This month marks the 20-year anniversary of How to Eat, the cookbook that made the British food writer Nigella Lawson forever famous.
While Lawson has become synonymous in the years since with gorgeous roasts and luscious cakes, it wasn’t always thus. Before she was a domestic goddess, she was a newspaper writer and columnist in the UK, hoping to write “the great novel of the 20th Century — rapidly, or, it was going to have to be the great novel of the 21st Century,” she said in a recent interview with The Cut.
It’s very worth reading the Q&A in its entirety, for Lawson’s endearing description of the unlikely journey she took to becoming the food world darling of the early 2000s. In the interview, she describes the rather stuffy food culture of the late 1990s, and how she fashioned her book as a response to it.
[F]or us in the UK, it was meant to be the age of our great culinary renaissance, the ’90s. But it was very much taking place in restaurants. So, people started thinking they had to cook like that at home. And so really, in every single magazine article was really how to cook like a chef …
So, for me, I just thought, “This is ridiculous.” And what had propelled me was going to a dinner party at a friend’s house.
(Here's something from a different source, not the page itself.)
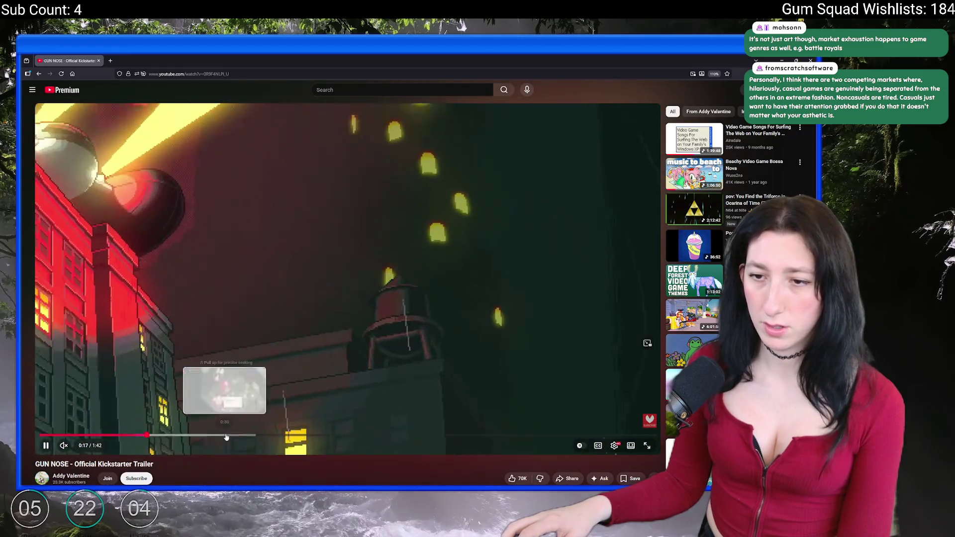
click(226, 436)
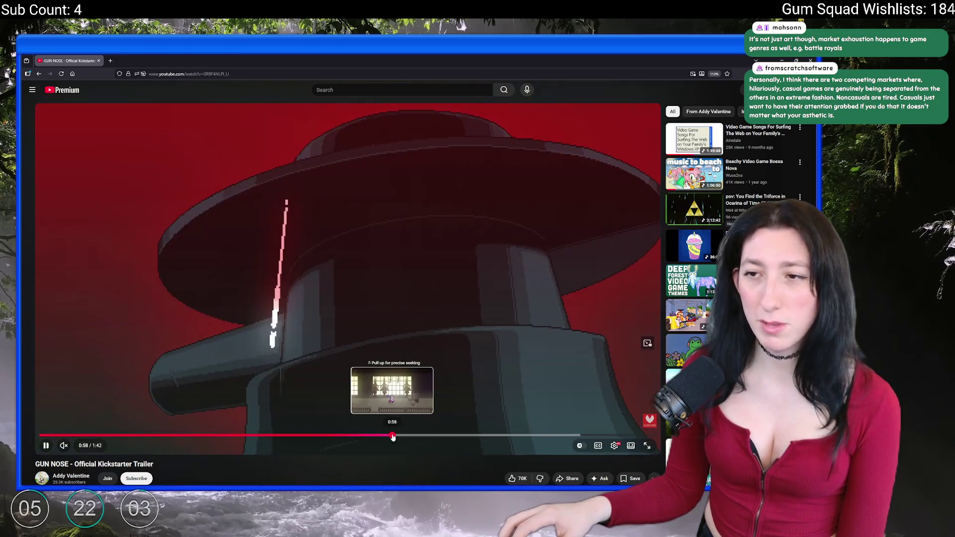
click(394, 437)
We sat in her sitting room, at her table, and she was in the kitchen cooking quite elaborate food. And we could all hear her crying loudly in the kitchen. Everyone was getting quite awkward. It was not an easy evening. And I thought, “No food is worth that. Better to call in a pizza.” I thought, “Something’s going wrong here, that people think they have to perform.”
And that was that. We have that overachieving dinner party host to thank for the last 20 years of fluffy waffles, hearty fish pies, and greedy meatball sauce.